- cross-posted to:
- bbc@rss.ponder.cat
- cross-posted to:
- bbc@rss.ponder.cat
Summary
Holly Bowles, a 19-year-old Australian, has become the sixth foreign tourist to die from suspected methanol poisoning in Laos.
She and her friend Bianca Jones fell ill in Vang Vieng, a popular backpacking town, after reportedly consuming tainted alcohol, which can be lethal even in small amounts.
Other victims include a British lawyer, an American man, and two Danish women. Methanol, often found in bootleg or home-distilled alcohol, is believed to be the cause.
Authorities are investigating, with the manager of the hostel where free shots were served detained for questioning.

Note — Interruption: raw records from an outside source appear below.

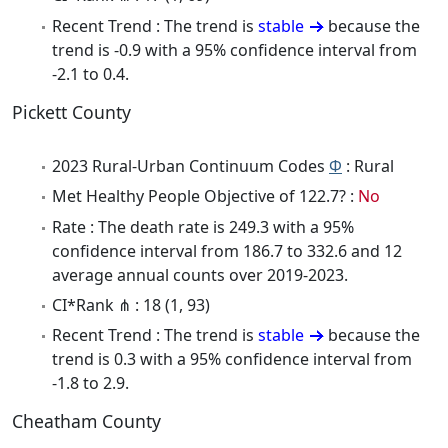
Recent Trend : The trend is
stable
because the
trend is -0.9 with a 95% confidence interval from
-2.1 to 0.4.
Pickett County
2023 Rural-Urban Continuum Codes
Φ
: Rural
Met Healthy People Objective of 122.7? :
No
Rate : The death rate is 249.3 with a 95%
confidence interval from 186.7 to 332.6 and 12
average annual counts over 2019-2023.
CI*Rank ⋔ : 18 (1, 93)
Recent Trend : The trend is
stable
because the
trend is 0.3 with a 95% confidence interval from
-1.8 to 2.9.
Cheatham County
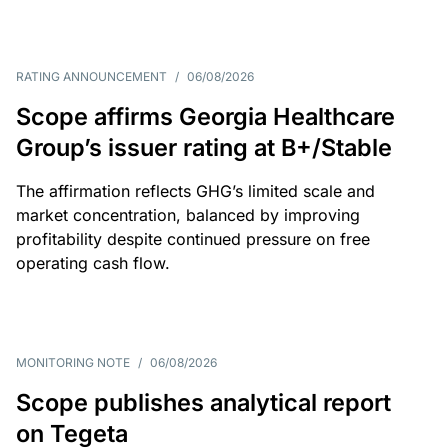
RATING ANNOUNCEMENT
/
06/08/2026
Scope affirms Georgia Healthcare
Group’s issuer rating at B+/Stable
The affirmation reflects GHG’s limited scale and
market concentration, balanced by improving
profitability despite continued pressure on free
operating cash flow.
MONITORING NOTE
/
06/08/2026
Scope publishes analytical report
on Tegeta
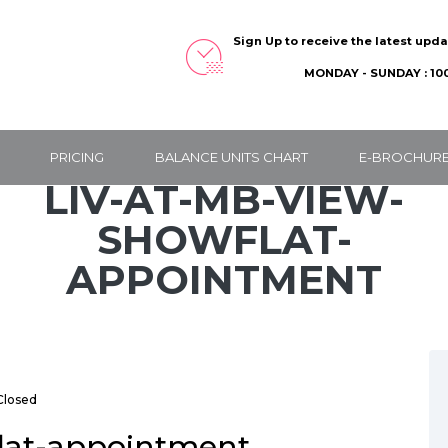
Sign Up to receive the latest upd
MONDAY - SUNDAY : 100
PRICING
BALANCE UNITS CHART
E-BROCHUR
LIV-AT-MB-VIEW-
SHOWFLAT-
APPOINTMENT
losed
flat-appointment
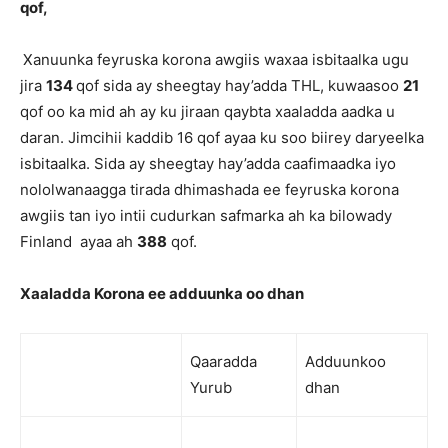
qof,
Xanuunka feyruska korona awgiis waxaa isbitaalka ugu
jira
134
qof sida ay sheegtay hay’adda THL, kuwaasoo
21
qof oo ka mid ah ay ku jiraan qaybta xaaladda aadka u
daran. Jimcihii kaddib 16 qof ayaa ku soo biirey daryeelka
isbitaalka. Sida ay sheegtay hay’adda caafimaadka iyo
nololwanaagga tirada dhimashada ee feyruska korona
awgiis tan iyo intii cudurkan safmarka ah ka bilowady
Finland ayaa ah
388
qof.
Xaaladda Korona ee adduunka oo dhan
Qaaradda
Adduunkoo
Yurub
dhan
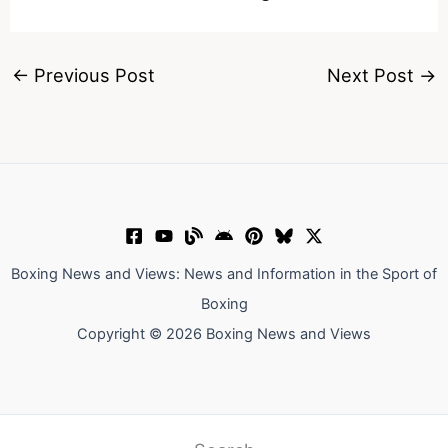
←
Previous Post
Next Post
→
Boxing News and Views: News and Information in the Sport of
Boxing
Copyright © 2026 Boxing News and Views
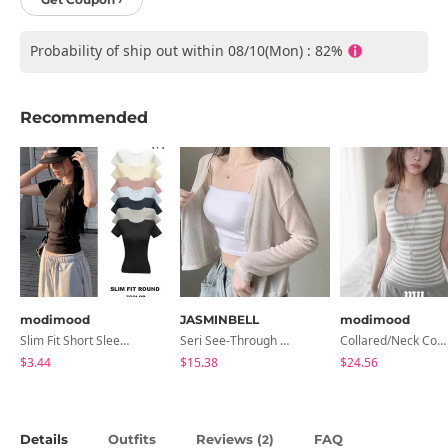
Probability of ship out within 08/10(Mon) : 82%
Recommended
modimood
JASMINBELL
modimood
Slim Fit Short Sleeve Round Neck T-Shirt - 7 Colors
Seri See-Through Layered Bocashi Linen Crop Long Sleeve Knitwear Cardigan
Collared/Neck Cover Striped Halter Sleeveless - 3 Colors
$3.44
$15.38
$24.56
Details
Outfits
Reviews (
)
FAQ
2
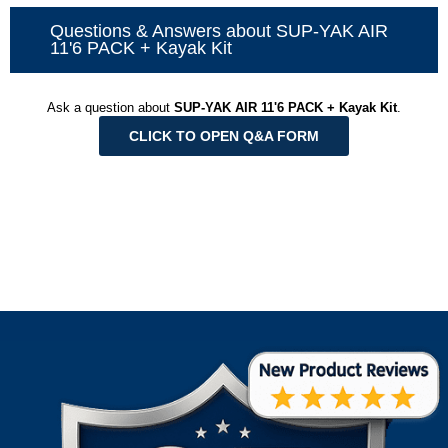
Questions & Answers about SUP-YAK AIR
11'6 PACK + Kayak Kit
Ask a question about
SUP-YAK AIR 11'6 PACK + Kayak Kit
.
CLICK TO OPEN Q&A FORM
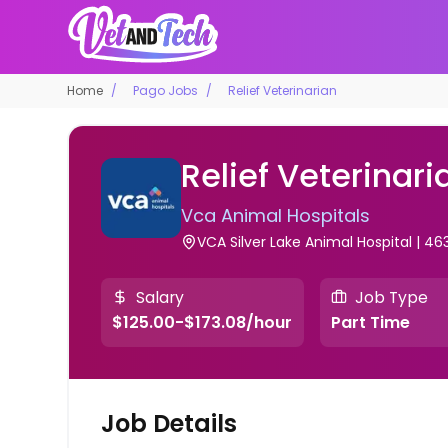
Home
Pago Jobs
Relief Veterinarian
Relief Veterinari
Vca Animal Hospitals
VCA Silver Lake Animal Hospital | 46
Salary
Job Type
$125.00-$173.08/hour
Part Time
Job Details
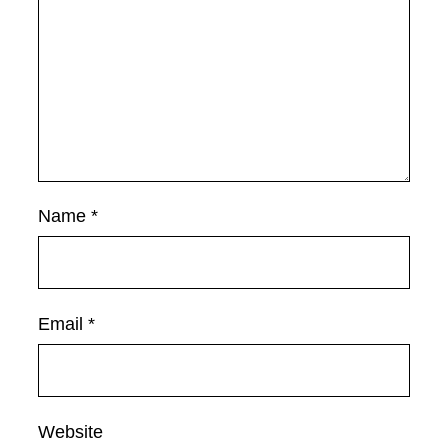
Name
*
Email
*
Website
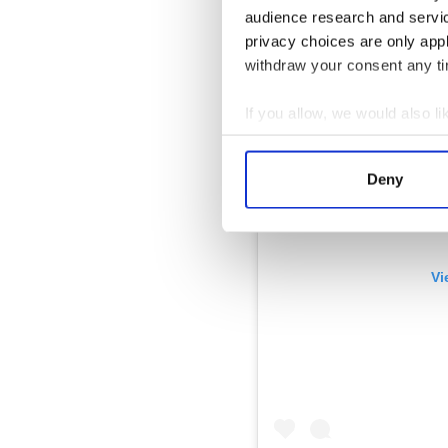
audience research and servi
privacy choices are only app
withdraw your consent any tim
If you allow, we would also lik
Collect information a
Identify your device by
Deny
Find out more about how your
We use cookies to personalis
information about your use of
Vi
other information that you’ve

You can test for methanol in various ways during destillation. But also you don’t need to test for it, if you control your temperature properly and discard a sufficient amount at the beginning.
Even if you would not discard anything, if you fill all your destillate in one container, so ethanol and methanol mix again, it decreases the effectiveness of the methanol.
Methanol itself is not directly toxic. The damage is done by formaldehyde and formic acid that come from your body metabolising the methanol. Methanol gets metabolized on the same routes as ethanol, which the body favors. So one way to treat methanol poisoning is by ingesting untainted ethanol.
https://en.wikipedia.org/wiki/Methanol_poisoning
All fermented drinks contain both ethanol and methanol. But because the ratio is not altered with bad distillation, you wont get methanol poisoning from untainted beer or wine.